In Ubuntu Linux >=15, first install Qt5 and avconv/ffmpeg, plus the necessary packages for compiling OpenCV. Installing libopencv-dev package is optional because it will not be used.

sudo apt-get install qtbase5-dev libav-tools build-essential cmake libgtk2.0-dev pkg-config libavcodec-dev libavformat-dev libswscale-dev qt5-default

Next, download OpenCV 3.1.0 source package for Linux and unzip it. It's assumed here the target folder is opencv-3.1.0. Then run the following commands in the same folder in which you unzipped the source package:

mkdir opencv-3.1.0-build
cd opencv-3.1.0-build
sudo make install
sudo ldconfig

If you use IPP ICV, turn it ON and figure how to make it work (didn't work out of the box).

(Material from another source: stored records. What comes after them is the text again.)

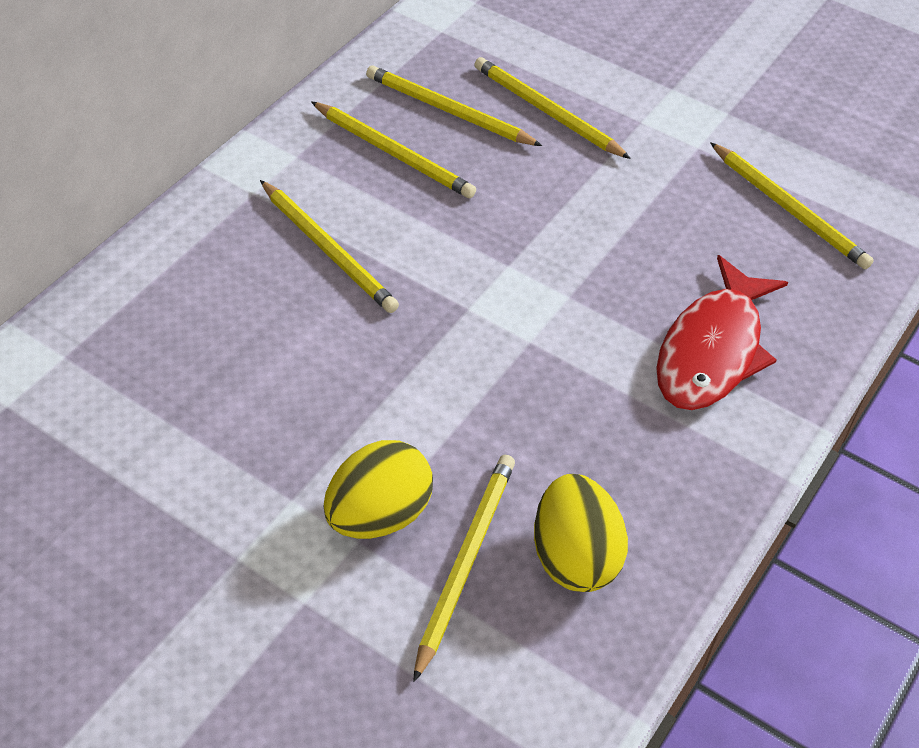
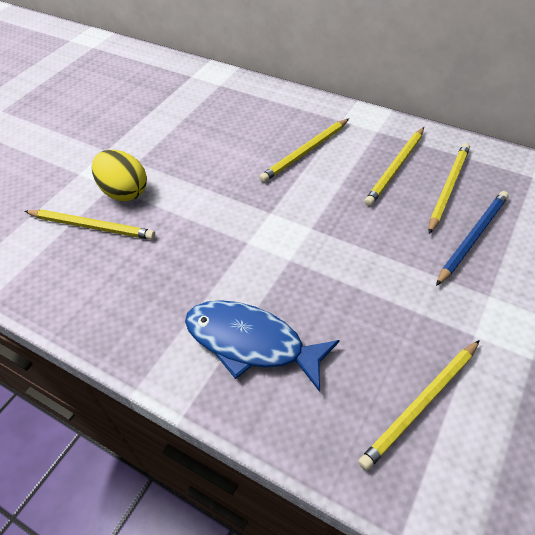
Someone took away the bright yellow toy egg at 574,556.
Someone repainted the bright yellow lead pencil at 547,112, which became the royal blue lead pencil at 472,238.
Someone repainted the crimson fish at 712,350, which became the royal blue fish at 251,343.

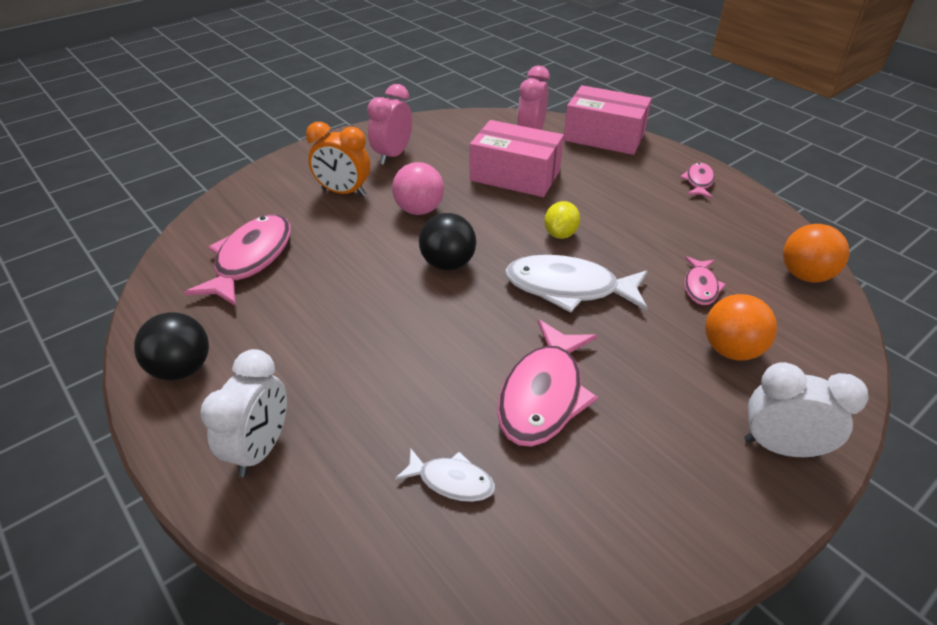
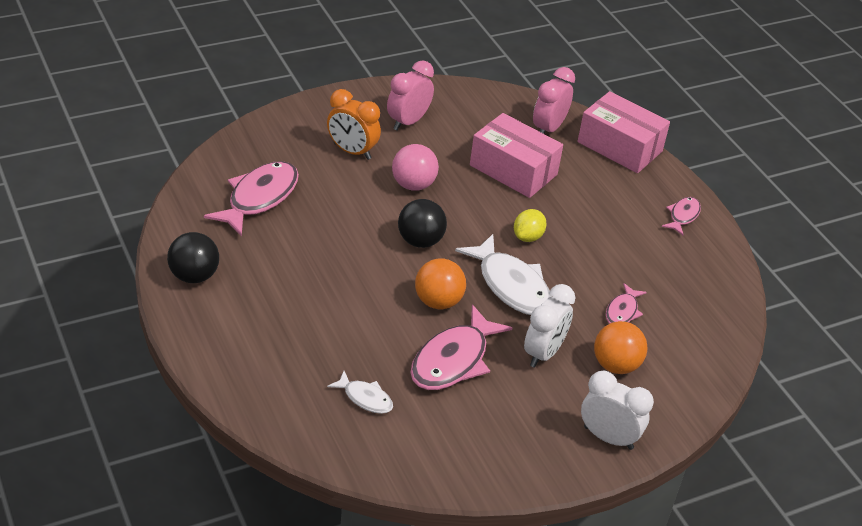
Someone carried the pure white alarm clock from 260,449 to 543,353.
Someone carried the orange-coloured sphere from 805,275 to 438,301.
Someone rotated the pure white fish at 568,288 by 150 degrees counterclockwise.

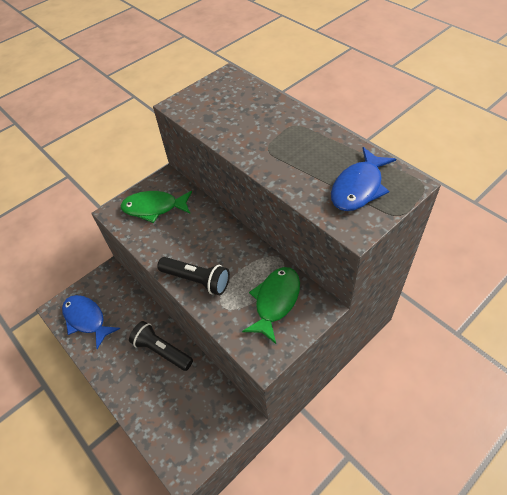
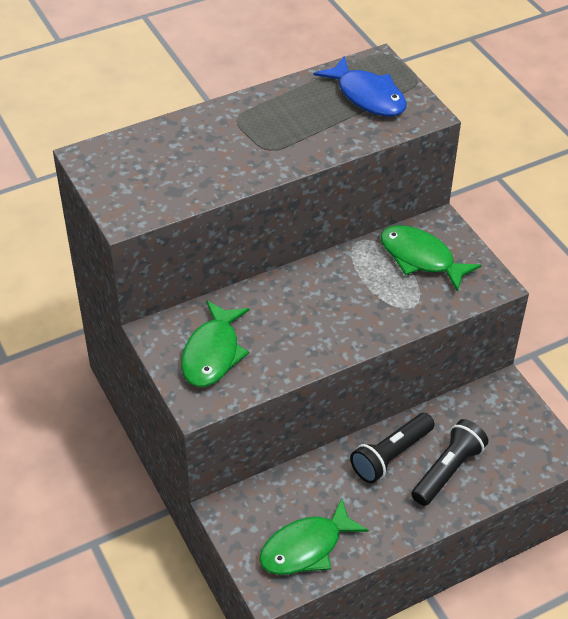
Someone carried the black flashlight from 196,280 to 447,471.
Someone repainted the royal blue fish at 86,319, which became the green fish at 306,547.

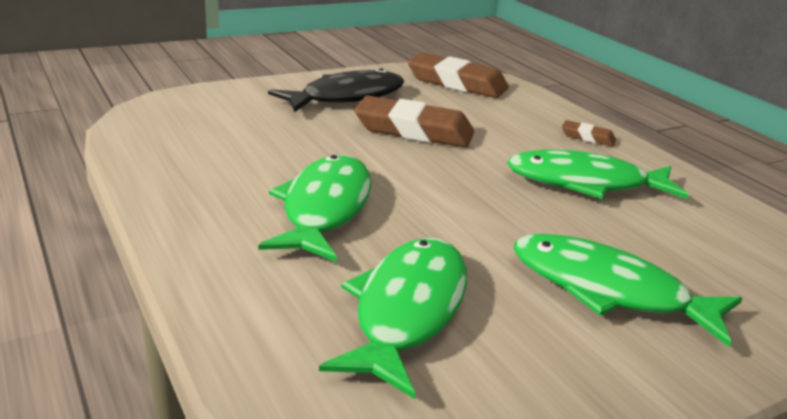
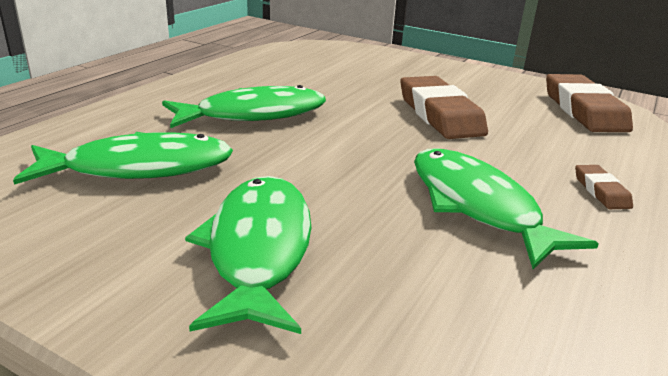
Someone took away the black fish at 347,97.

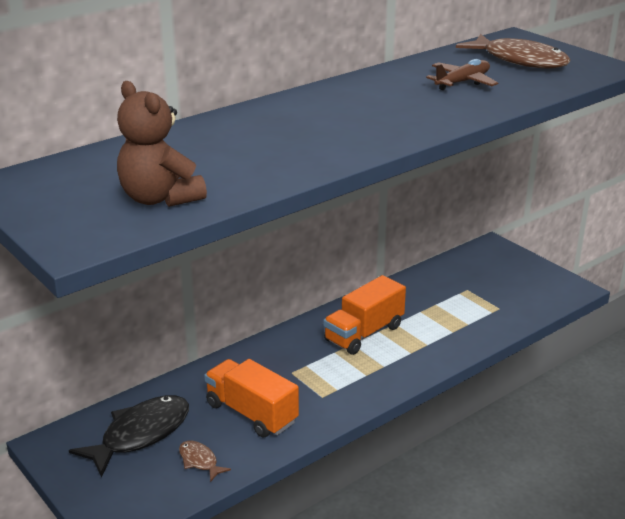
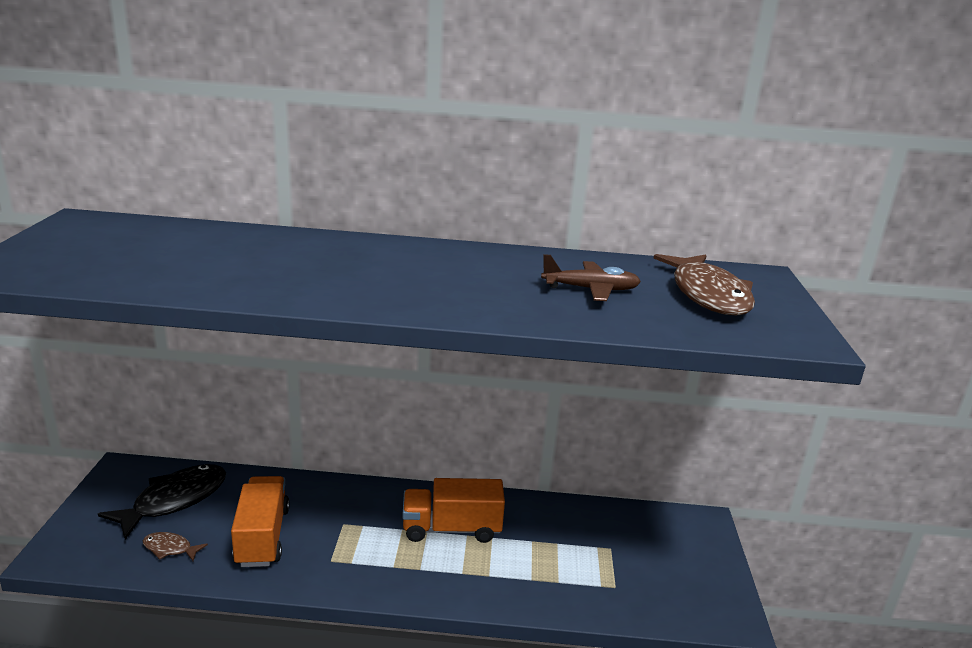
Someone took away the brown teddy bear at 160,198.
Someone rotated the black fish at 140,434 by 45 degrees counterclockwise.
Someone rotated the brown fish at 199,461 by 75 degrees counterclockwise.

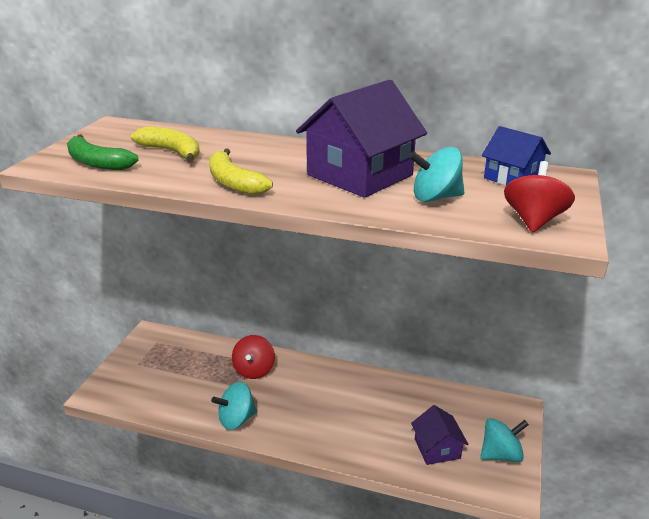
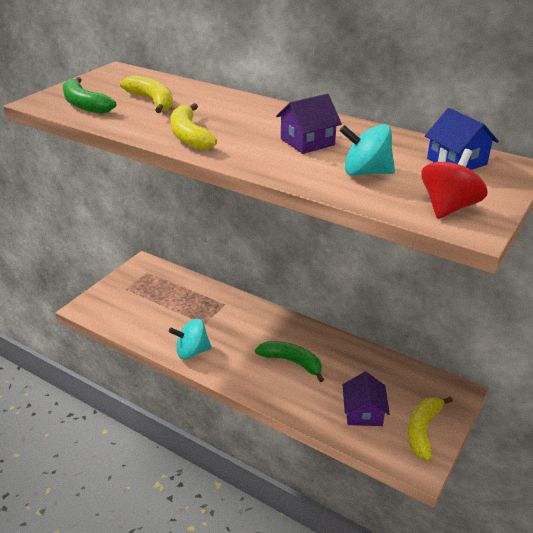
Someone took away the crimson toy top at 254,370.
Someone put down the green banana at 292,362.
Someone swapped the teal toy top at 500,454 for the bright yellow banana at 423,430.
Someone scaled the purple cottage at 360,175 by 0.55.

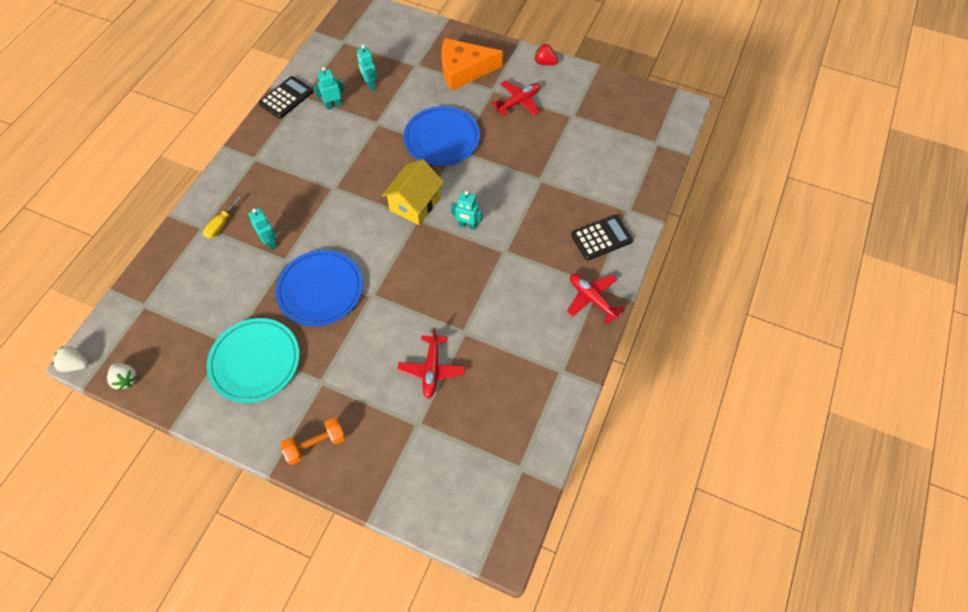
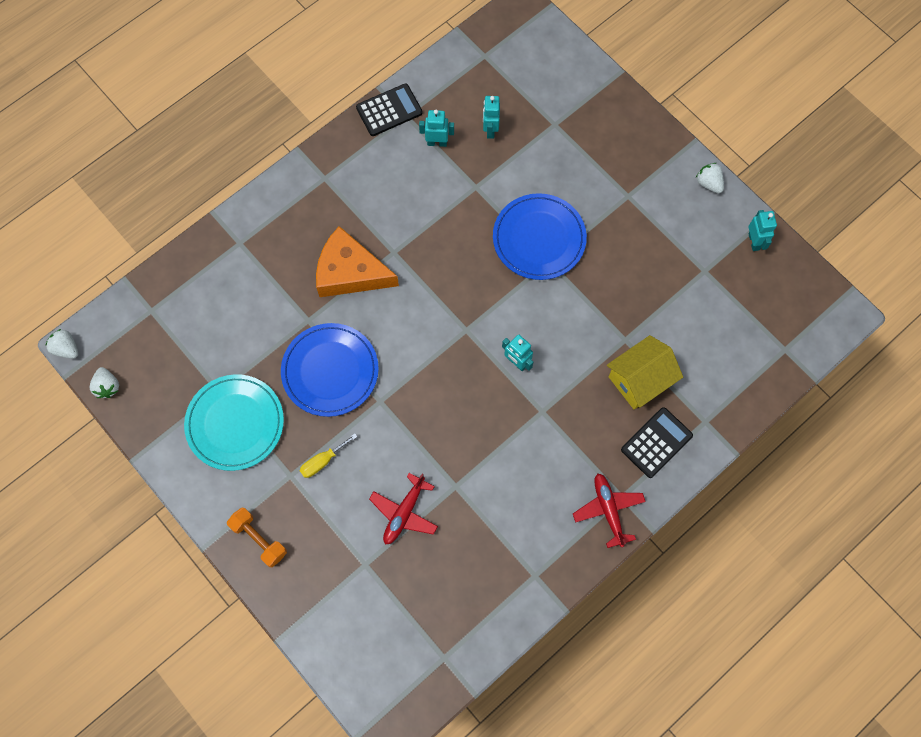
Someone took away the crimson plane at 518,102.
Someone carried the bright yellow screwdriver from 221,225 to 323,461.
Someone carried the teal robot from 270,242 to 754,241.
Someone carried the bright yellow cottage from 415,204 to 639,380.
Someone carried the orange-coloured cheese wedge from 464,70 to 350,272.
Someone repainted the crimson berry at 545,63, which became the pure white berry at 708,183.
Someone rotated the orange-coloured free weight at 316,444 by 45 degrees clockwise.
Someone rotated the black calculator at 601,238 by 45 degrees counterclockwise.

For more info about OpenCV, please refer to OpenCV building instructions.

Open the project file .../UFO-Detector/ui-qt/Detector.pro in Qt Creator and build it. You can run the application from Qt Creator or from command line in the build directory.

Detection Algorithm:

Since the objects that the software looks for are not well defined (i.e. being “unknown”) false positive detections are expected. We use a combination of following algorithms in order to narrow down the results:

  1. Motion Detection: The program looks for moving objects within the selected area of detection. The user can specify the size of noise which will be ignored. Each moving object is tracked.
  2. Light detection: We assume any UFO is light emitting (i.e. object being brighter than the background) in order to decrease the amount of false-positives.
  3. Object recognition: Each detected bright object is analyzed using cascade classifier which was trained using images of flying birds. This is only used if the detection process is run during the day. Currently only birds are filtered out in this way.
  4. Aircraft filter: Using data from the internet to check whether there are aircrafts within the camera view.